One-shot Graph Neural Architecture Search with Dynamic Search Space.

2021
Relying on the diverse graph convolution operations that have emerged in recent years, graph neural networks (GNNs) are shown to be powerful to deal with high-dimensional non-Euclidean domains, such as social networks or citation networks. Despite the tremendous human efforts been taken to explore new graph convolution operations, there are a few attempts to automatically search operations in GNNs. The search space of GNNs is significantly larger than that of CNNs, because of diverse components in the message-passing of GNNs. This, therefore, prevents the straightforward application of classical NAS methods for GNNs. In this work, we propose a novel dynamic one-shot search space for multi-branch neural architectures of GNNs.
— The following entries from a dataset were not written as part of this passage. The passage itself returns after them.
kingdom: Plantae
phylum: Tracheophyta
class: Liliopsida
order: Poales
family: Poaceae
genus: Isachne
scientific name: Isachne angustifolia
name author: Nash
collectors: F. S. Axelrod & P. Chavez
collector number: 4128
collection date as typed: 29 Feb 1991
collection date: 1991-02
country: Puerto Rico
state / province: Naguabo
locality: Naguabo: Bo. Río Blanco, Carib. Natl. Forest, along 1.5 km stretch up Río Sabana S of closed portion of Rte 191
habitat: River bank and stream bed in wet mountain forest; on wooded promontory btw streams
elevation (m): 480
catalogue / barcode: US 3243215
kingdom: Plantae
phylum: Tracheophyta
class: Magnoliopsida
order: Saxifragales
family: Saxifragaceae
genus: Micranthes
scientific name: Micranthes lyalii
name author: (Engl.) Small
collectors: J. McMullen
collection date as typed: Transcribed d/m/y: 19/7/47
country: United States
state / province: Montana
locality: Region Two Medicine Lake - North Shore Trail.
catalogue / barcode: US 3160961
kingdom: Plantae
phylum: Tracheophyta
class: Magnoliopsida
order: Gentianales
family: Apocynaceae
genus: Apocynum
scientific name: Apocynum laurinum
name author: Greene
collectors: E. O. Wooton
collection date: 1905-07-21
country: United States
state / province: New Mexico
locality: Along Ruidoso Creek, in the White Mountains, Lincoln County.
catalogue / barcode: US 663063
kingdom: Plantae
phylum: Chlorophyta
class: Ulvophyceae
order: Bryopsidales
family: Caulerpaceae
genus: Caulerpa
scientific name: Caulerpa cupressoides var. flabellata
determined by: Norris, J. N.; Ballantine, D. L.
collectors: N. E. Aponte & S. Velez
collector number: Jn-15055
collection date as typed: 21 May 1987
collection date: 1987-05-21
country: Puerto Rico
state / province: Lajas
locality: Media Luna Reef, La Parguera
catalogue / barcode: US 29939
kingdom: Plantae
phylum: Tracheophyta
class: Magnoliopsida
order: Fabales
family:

The dynamic search space maintains a subset of the large search space along with a set of importance weights for operation candidates in the subset as the architecture parameters. After each iteration, the subset is pruned by removing candidates with low importance weights and is expanded with new operations. The dynamic subsets of operation candidates are not uniform but is individual for each edge in the computation graph of the neural architecture, which can ensure the diversity of operations in the final architecture is as competitive as direct search in the large search space. Our experiments of semi-supervised and supervised node classification on citation networks, including Cora, Citeseer, and Pubmed, demonstrate that our method outperforms the current state-of-the-art manually designed architectures and reaches competitive performance to existing GNN NAS approaches with up to 10 times of speedup.